- **TEXTO FORNECIDO**:
+ + +
Neste dia em que é celebrado o Dia do Amigo, a postagem publicada neste
blog traz a transcrição de um vídeo homônimo publicado em junho de 2023 no canal
do You Tube denominado Antídoto. Até o momento da publicação desta
postagem, o vídeo era encontrável em https://www.youtube.com/watch?v=oqGY8EYkVJ4.
A amizade é revolucionária (mas o que está
acontecendo com as amizades?)
Crise na amizade
Uma
pesquisa recente do governo dos EUA mostrou que o número de pessoas que
declaram não ter nenhum amigo próximo aumentou 400% nos últimos anos.
Quatrocentos por cento! Eu vim falar sobre isso. E vim falar também sobre como
a amizade é mais do que uma coisa boa, é uma coisa revolucionária. Em um monte
de pesquisas, um monte de dados, um monte de estatísticas chegou-se à conclusão
de que, hoje em dia, as pessoas, em geral, têm menos amizades e se sentem mais
sozinhas. Só para dar um exemplo, em 2021, o instituto de publicidade Mac Cann Worldgroup, fez uma pesquisa
com quase 50.000 mil pessoas, em 26 países, e 46% dos entrevistados disseram
que não têm amigos de verdade.
Uma
pesquisa feita, em 2018, pela BBC de
Londres, mostrou que 40% dos jovens de 16 a 24 anos declararam que com frequência
ou muita frequência se sentem sozinhos. Já uma pesquisa do instituto Ipsos, feita em 2021, em 28 países, mostrou
que o Brasil é o país em que mais gente declarou se sentir sozinha com 50% das
pessoas entrevistadas aqui se sentindo sozinhas frequentemente, muitas vezes ou
sempre.
Já em uma
pesquisa do instituto Locomotiva,
aqui do Brasil, em 2022, uma em cada quatro pessoas disse que não se sente
próxima de ninguém. Uma pesquisa do Poder
Data disse que 28% dos brasileiros têm, no máximo, um amigo. Já pesquisas
do Yougove, no Reino Unido, em 2019 e
do Suvey Center of American Life, nos
EUA, em 2021, mostram que isso é pior ainda entre homens. Que os homens têm
menos amigos, mais dificuldade em fazer e manter amizades, e menos suporte
emocional dos amigos.
+ + +
- **DADOS BRUTOS**:
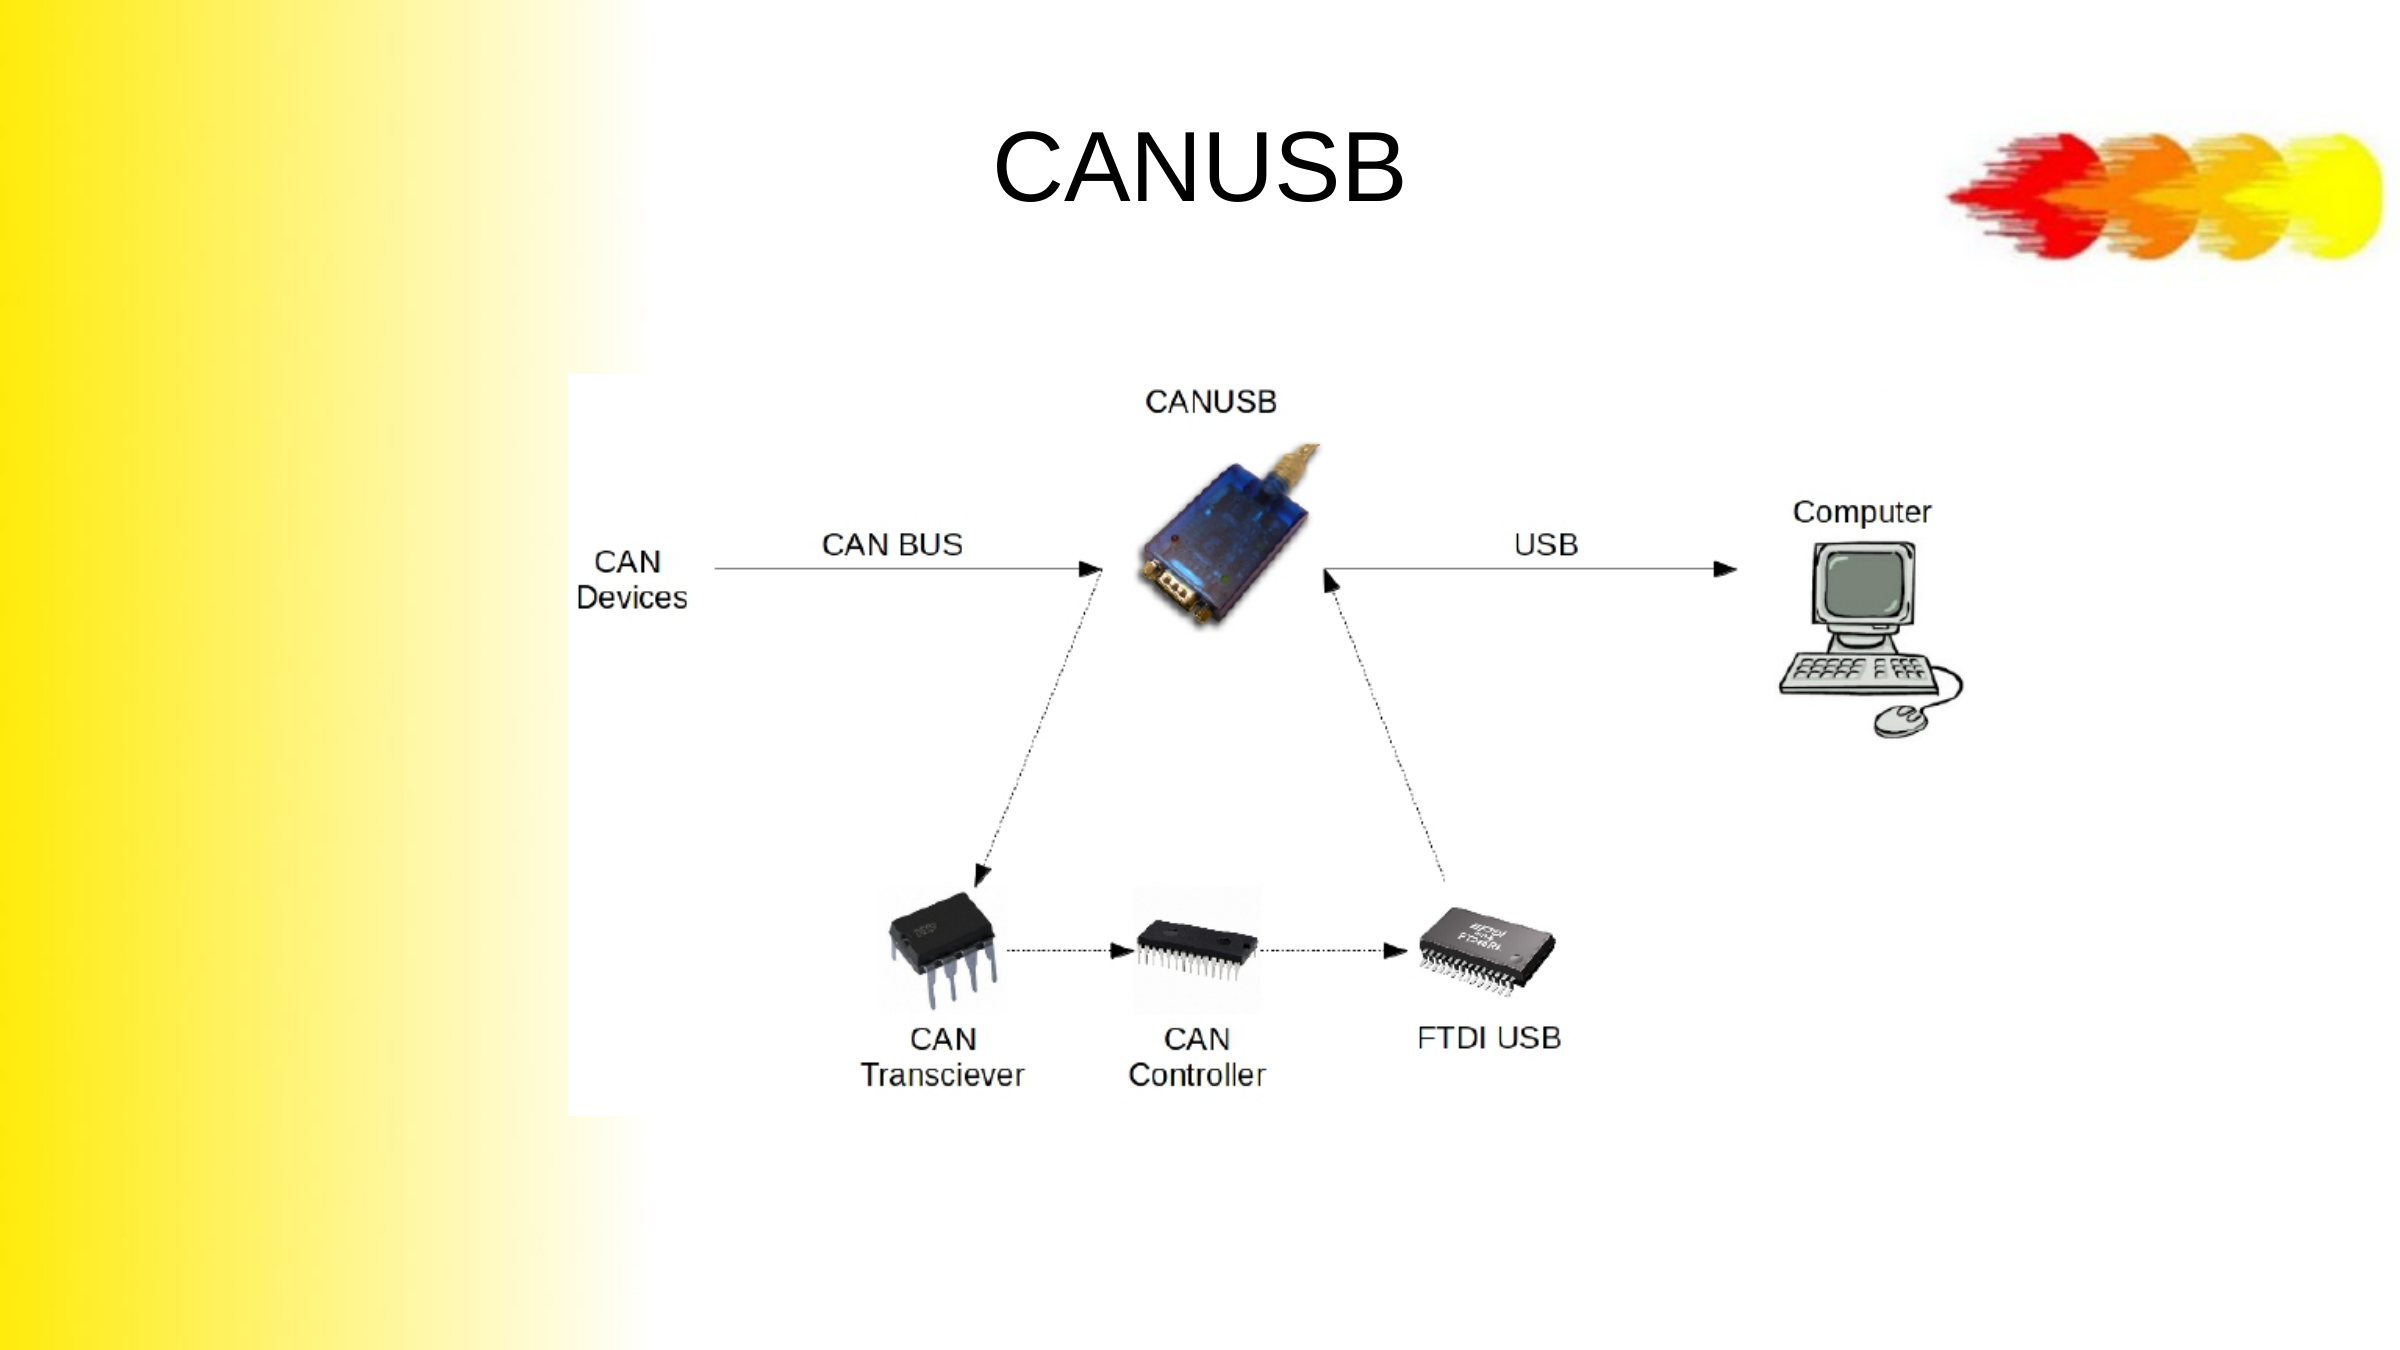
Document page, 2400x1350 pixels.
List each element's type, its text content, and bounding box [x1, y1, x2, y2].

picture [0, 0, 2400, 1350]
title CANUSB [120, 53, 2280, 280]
+ + +
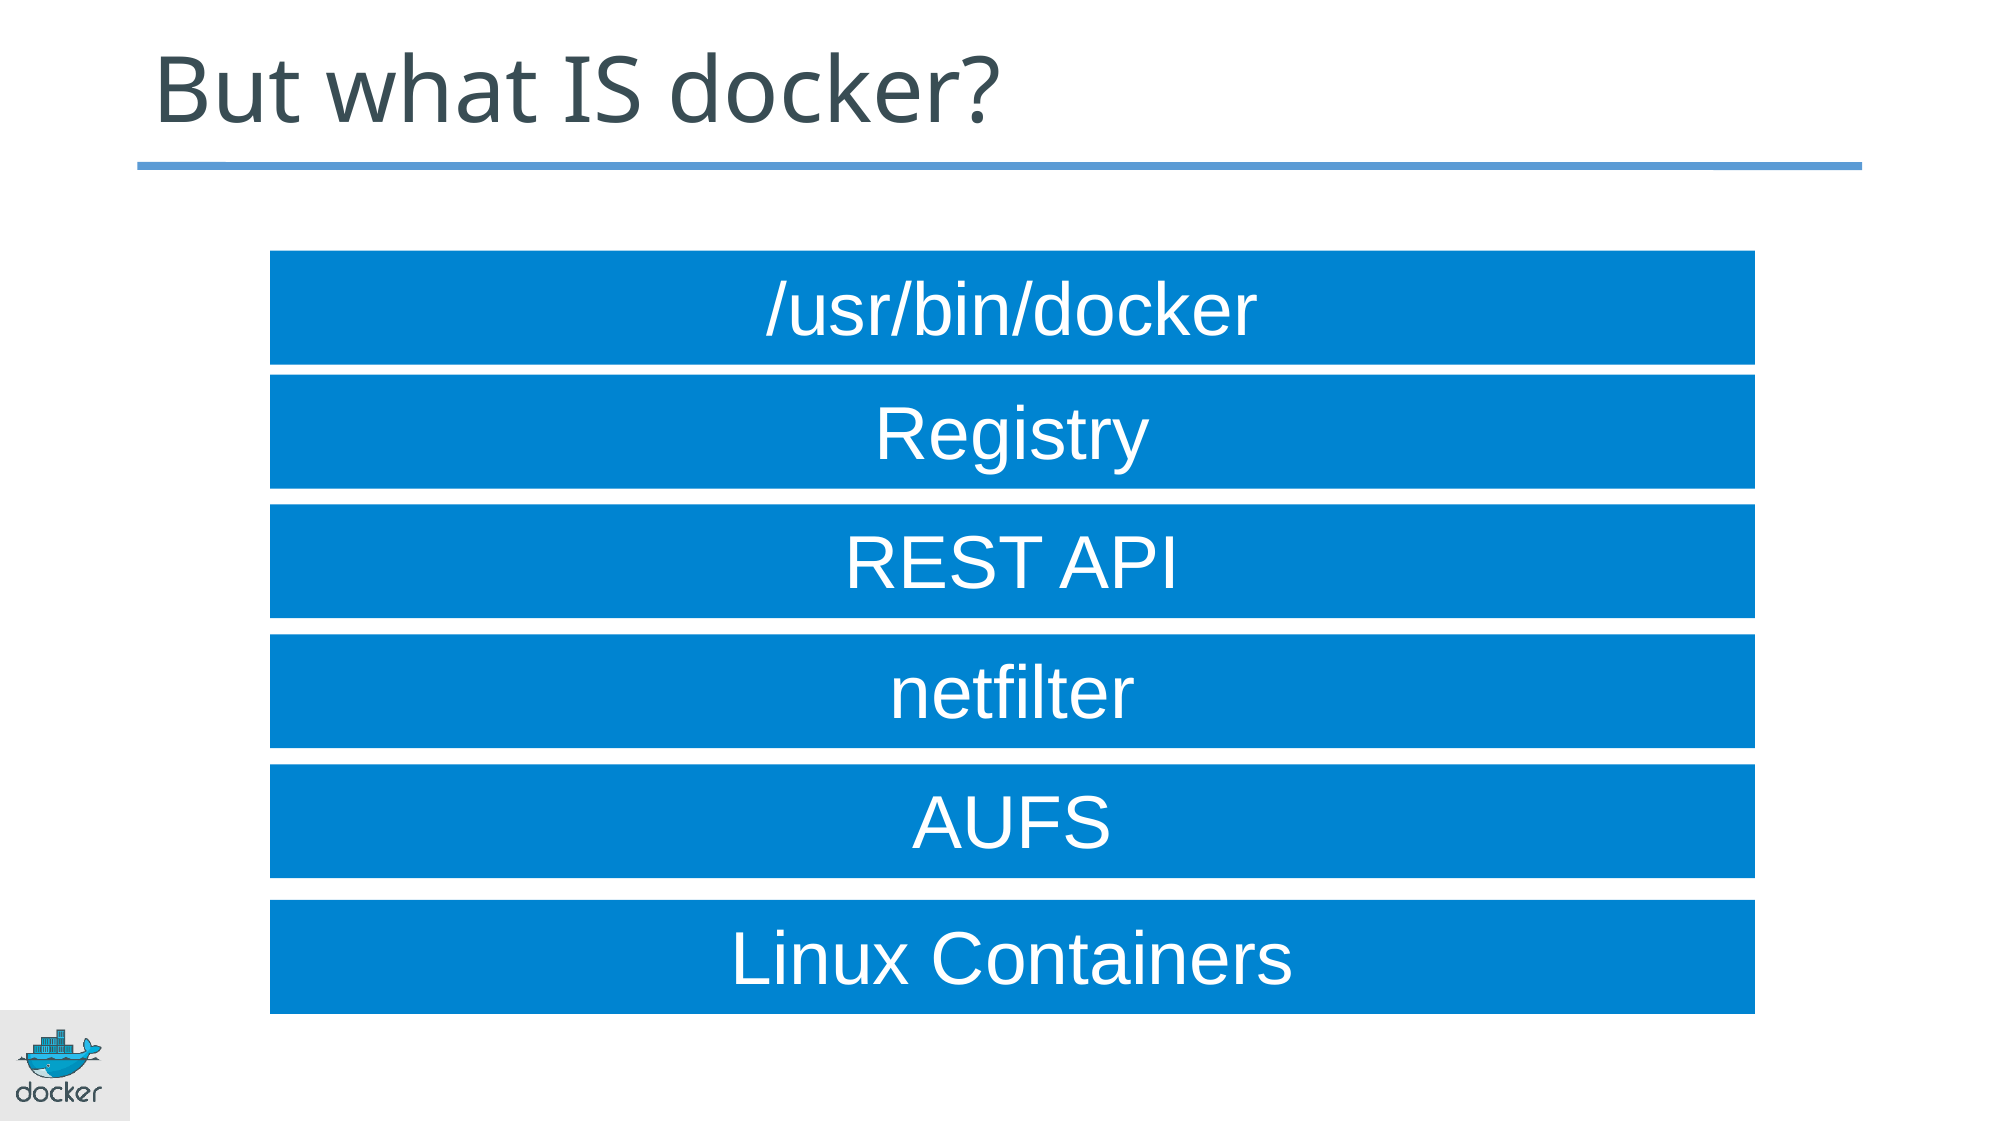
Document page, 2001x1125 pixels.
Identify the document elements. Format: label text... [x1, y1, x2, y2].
+ + +
Atualize o texto sobre amizade, começando em "Quatrocentos por cento!" e terminando em "amigos de verdade.", com "entrevistados" substituído por "participantes".

- **RESPOSTA À TAREFA**:
Quatrocentos por cento! Eu vim falar sobre isso. E vim falar também sobre como
a amizade é mais do que uma coisa boa, é uma coisa revolucionária. Em um monte
de pesquisas, um monte de dados, um monte de estatísticas chegou-se à conclusão
de que, hoje em dia, as pessoas, em geral, têm menos amizades e se sentem mais
sozinhas. Só para dar um exemplo, em 2021, o instituto de publicidade Mac Cann Worldgroup, fez uma pesquisa
com quase 50.000 mil pessoas, em 26 países, e 46% dos participantes disseram
que não têm amigos de verdade.